Miami International Holdings posted record Q1 net revenue of $129 million, up 40% year over year, with adjusted EBITDA rising 66% to $66 million and margin expanding 800 bps to 51%. Options revenue grew 37% to $111 million on 10.9 million average daily contracts, while market share improved to 17.3%; the company also reaffirmed full-year opex guidance of $265 million to $275 million and expects a May 17 launch of Bloomberg equity index futures. Cash ended at $551 million with debt below $2 million, and the MIAXDX sale contributed a $51 million gain plus a $70 million tax benefit.

Analysis

MIAX is becoming a higher-quality cash compounder, but the market may still underappreciate how much of the current margin step-up is coming from mix shift rather than just volume.

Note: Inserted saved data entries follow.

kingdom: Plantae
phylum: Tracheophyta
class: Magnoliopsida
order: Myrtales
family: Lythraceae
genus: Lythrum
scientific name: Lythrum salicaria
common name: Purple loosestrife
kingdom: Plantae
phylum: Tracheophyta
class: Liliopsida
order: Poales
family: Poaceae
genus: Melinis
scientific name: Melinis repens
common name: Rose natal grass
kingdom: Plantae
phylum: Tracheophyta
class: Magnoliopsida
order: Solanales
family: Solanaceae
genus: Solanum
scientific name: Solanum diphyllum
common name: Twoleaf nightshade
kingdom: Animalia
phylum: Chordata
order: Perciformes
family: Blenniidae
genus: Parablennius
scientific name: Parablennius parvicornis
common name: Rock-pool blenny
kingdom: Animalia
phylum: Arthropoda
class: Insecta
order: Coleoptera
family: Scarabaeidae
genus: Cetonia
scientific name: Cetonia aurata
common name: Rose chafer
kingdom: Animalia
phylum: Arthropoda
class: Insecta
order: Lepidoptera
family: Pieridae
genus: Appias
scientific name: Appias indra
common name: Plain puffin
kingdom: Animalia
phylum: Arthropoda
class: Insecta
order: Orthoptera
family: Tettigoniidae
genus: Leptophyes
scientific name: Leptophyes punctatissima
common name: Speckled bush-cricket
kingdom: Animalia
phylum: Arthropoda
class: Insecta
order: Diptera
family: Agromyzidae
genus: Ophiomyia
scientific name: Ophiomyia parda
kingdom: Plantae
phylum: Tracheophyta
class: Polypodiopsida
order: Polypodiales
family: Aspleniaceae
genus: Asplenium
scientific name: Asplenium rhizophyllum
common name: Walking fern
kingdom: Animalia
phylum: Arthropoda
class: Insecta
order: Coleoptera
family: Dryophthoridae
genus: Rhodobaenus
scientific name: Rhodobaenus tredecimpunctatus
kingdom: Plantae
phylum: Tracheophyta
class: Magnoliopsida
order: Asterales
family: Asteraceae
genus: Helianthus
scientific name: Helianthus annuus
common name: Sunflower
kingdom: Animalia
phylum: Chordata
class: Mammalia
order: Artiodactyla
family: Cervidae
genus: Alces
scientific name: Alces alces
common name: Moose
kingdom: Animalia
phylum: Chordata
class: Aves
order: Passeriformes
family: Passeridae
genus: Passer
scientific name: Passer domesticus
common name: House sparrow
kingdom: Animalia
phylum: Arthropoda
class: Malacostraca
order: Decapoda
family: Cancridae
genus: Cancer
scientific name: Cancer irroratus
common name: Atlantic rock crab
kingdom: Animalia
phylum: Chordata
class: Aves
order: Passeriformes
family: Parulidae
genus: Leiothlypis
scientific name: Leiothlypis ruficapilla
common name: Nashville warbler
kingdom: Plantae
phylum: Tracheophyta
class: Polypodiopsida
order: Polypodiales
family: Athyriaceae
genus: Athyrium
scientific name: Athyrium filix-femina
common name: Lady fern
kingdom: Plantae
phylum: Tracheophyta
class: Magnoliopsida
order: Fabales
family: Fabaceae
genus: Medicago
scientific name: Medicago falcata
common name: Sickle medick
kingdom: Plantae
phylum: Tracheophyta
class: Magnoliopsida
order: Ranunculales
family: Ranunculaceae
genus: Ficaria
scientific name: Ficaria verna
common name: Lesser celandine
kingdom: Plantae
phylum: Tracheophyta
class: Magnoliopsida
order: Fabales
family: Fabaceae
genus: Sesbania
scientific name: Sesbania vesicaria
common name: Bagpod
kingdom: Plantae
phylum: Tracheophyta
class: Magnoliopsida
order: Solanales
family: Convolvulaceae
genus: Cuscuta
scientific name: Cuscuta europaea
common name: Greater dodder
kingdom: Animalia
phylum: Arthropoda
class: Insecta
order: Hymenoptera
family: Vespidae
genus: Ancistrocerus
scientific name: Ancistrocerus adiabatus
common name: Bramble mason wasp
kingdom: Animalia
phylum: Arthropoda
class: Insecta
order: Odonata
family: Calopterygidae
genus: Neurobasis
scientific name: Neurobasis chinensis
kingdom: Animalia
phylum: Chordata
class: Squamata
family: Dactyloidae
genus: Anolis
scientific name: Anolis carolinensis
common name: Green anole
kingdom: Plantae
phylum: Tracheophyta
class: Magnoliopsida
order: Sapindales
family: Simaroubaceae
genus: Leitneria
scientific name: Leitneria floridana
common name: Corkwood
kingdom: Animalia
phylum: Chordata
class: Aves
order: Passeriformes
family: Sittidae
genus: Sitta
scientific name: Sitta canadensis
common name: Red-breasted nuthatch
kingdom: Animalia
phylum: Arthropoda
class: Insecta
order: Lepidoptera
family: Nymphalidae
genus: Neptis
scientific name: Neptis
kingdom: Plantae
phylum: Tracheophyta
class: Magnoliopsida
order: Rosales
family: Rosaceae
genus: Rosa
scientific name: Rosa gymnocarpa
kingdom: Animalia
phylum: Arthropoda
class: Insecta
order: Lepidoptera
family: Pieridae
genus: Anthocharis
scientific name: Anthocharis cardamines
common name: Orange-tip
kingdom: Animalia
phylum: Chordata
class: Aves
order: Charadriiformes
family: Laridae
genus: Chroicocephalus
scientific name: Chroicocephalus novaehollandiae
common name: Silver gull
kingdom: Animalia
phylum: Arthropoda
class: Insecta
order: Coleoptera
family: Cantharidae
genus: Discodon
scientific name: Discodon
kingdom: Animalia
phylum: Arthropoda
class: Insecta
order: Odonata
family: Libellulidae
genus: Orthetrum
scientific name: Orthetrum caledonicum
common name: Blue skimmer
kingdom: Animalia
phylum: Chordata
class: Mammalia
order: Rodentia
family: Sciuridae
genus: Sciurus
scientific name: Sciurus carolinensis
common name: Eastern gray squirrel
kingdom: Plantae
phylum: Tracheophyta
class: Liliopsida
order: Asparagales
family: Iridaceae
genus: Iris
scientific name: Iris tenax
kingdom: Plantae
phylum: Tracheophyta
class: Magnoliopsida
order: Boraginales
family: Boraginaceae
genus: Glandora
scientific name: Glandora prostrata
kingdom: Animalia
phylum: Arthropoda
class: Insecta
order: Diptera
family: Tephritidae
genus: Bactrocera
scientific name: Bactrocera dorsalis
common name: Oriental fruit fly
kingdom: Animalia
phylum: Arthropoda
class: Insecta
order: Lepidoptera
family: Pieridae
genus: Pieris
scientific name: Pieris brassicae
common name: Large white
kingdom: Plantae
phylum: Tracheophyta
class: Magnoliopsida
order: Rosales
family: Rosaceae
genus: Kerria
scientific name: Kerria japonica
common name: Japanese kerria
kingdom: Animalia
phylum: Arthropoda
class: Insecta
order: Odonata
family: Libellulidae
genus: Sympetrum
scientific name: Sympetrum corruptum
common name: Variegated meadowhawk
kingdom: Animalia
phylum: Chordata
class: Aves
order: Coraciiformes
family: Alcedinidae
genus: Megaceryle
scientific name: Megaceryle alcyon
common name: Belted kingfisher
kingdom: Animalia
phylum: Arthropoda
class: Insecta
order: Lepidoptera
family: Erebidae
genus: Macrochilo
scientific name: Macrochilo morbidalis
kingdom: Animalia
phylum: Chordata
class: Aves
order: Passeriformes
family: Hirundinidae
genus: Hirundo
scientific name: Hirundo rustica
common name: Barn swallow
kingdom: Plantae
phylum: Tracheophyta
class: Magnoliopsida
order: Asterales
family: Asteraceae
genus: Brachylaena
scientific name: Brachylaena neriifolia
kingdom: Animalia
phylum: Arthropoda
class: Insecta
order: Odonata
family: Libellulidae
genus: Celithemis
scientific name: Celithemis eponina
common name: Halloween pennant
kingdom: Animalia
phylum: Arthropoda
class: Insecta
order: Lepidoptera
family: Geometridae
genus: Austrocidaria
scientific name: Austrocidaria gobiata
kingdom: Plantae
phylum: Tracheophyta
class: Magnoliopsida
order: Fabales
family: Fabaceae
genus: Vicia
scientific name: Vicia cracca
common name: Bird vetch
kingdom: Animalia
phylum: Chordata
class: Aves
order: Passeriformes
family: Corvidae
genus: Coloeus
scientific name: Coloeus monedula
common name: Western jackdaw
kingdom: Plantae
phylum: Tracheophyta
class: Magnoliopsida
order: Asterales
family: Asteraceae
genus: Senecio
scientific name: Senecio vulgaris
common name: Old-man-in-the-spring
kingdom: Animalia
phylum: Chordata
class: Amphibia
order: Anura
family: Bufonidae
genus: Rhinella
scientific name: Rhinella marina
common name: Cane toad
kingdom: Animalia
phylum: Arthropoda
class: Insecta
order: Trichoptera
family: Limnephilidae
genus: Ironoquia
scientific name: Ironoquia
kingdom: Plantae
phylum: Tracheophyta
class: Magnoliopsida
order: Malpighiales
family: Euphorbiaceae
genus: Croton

The key second-order effect is that growth in higher-capture floor activity and complex order flow can expand RPC faster than headline market share suggests, which is why earnings power can keep surprising even if share oscillates quarter to quarter. That dynamic also makes the name less exposed to a single volume print and more dependent on product design, routing preferences, and microstructure changes. The Bloomberg futures launch is the more interesting catalyst than the reported quarter. If even a modest slice of equity beta migrates into MIAX’s new suite, the company can layer incremental fee streams on top of an already leveraged cost base, while the OCC-clearing angle may attract participants looking for margin efficiency rather than pure trading alpha. The risk is execution: futures adoption tends to be slower than equity options, so the near-term story likely hinges on marketing spend and liquidity-provider onboarding before revenue meaningfully inflects. The MIAXDX divestiture is easy to misread as a one-time gain and ignore, but the retained 10% stake creates a free embedded call on prediction-market adoption without capital drag. That said, the larger strategic takeaway is capital allocation: with a near-debt-free balance sheet and ample cash, MIAX can fund product launches and bolt-on deals while competitors are forced to be more selective. The main downside is that valuation can compress if investors conclude the current EPS uplift is overly benefited by non-recurring items, front-loaded CapEx, or temporary market volatility rather than durable operating leverage.